NeilGirdhar commented 3 years ago

(I'm sick in bed, so apologies if this reply doesn't make sense.)

IIRC cond has a requirement that the output structure of each branch must be the same, so I think by construction cond will only support parameter creation if the same creation happens in both branches. Otherwise you will get an error from JAX.

Sorry, I wasn't clear. If you look at the error message in hk.while_loop, it says to

    if hk.running_init():
      # Unconditionally connect the module at init time.
      val = module(val)
    else:
      val = hk.while_loop(lambda val: val.mean() < 1, module, val)

I was just saying that you might also want to recommend cond(val) in the initialization phase to make sure that state created by the condition shows up in the initialized state.

I guess what you're asking is whether we can allow hk.while_loop but only throw the error if you update some state in the body (and we're running the init fn)?

I'm just saying that ultimately I figured that hk.while_loop would be a replacement for jax.lax.while_loop, so we can't do if hk.running_init. I'm suggesting modifying the code for hk.while_loop to only throw the error if you update state that's not already initialized. Updating state that is initialized should be fine?

We could suggest libraries support users passing in the transforms to use…

To my eyes, @shoyer's solution is extremely elegant by comparison.

and others have been thinking about this for a while, but there isn't a clear solution.

Yes, I understand your point. Designing this well is going to make a really big difference. I appreciate all of the thought you all are putting into this. Jax is marvel of beautiful design, and Haiku is getting there!

shoyer commented 3 years ago

We decided to not merge https://github.com/google/jax/pull/4117.

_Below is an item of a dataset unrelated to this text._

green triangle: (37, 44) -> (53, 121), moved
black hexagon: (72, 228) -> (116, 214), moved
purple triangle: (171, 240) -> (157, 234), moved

But let me share how we've solved this problem in our own codebase, using our own versions of higher order functions like scan.

First, we define a version of scan that does the right thing for initialization:

import jax
import jax.numpy as jnp
import contextlib

_INITIALIZING = False

@contextlib.contextmanager
def init_context():
  global _INITIALIZING
  assert not _INITIALIZING
  _INITIALIZING = True
  yield
  _INITIALIZING = False

def init_safe_scan(f, init, xs, length=None, default_scan=jax.lax.scan):
  # version of lax.scan that allows for use under flax/haiku initialization 
  if _INITIALIZING:  # could also use hk.running_init() here
    xs_flat, treedef = jax.tree_flatten(xs)
    if length is None:
      length, = {x.shape[0] for x in xs_flat}
    x0 = jax.tree_unflatten(treedef, [x[0] for x in xs_flat])
    carry, y0 = f(init, x0)
    ys = jax.tree_multimap(lambda *z: jnp.stack(z), *(length * [y0]))
    return carry, ys
  return default_scan(f, init, xs, length)

Then in Haiku, you can write something like:

import haiku as hk

def neural_net(x):
  return hk.Linear(5)(x)

def haiku_init_safe_scan(f, init, xs, length=None):
  return init_safe_scan(f, init, xs, length=None, default_scan=hk.scan)

def my_model(step_fn):
  def doubled_step(x):
    y, _ = haiku_init_safe_scan(
      lambda x, _: (step_fn(x), _), init=x, xs=jnp.arange(2))
    return y
  return doubled_step

rng = jax.random.PRNGKey(42)
x = jnp.ones([1, 5])
forward = hk.transform(my_model(neural_net))
with init_context():
  params = forward.init(rng, x)
print(params)  # only a single set of weights
logits = forward.apply(params, rng, x)
print(logits)  # does not crash

Presumably this sort of thing could be done for most/all higher order functions in JAX. It doesn't even have to be library specific, so I can imagine this being a good fit for a third-party library or perhaps even a jax.experimental module (but not builtin to JAX core).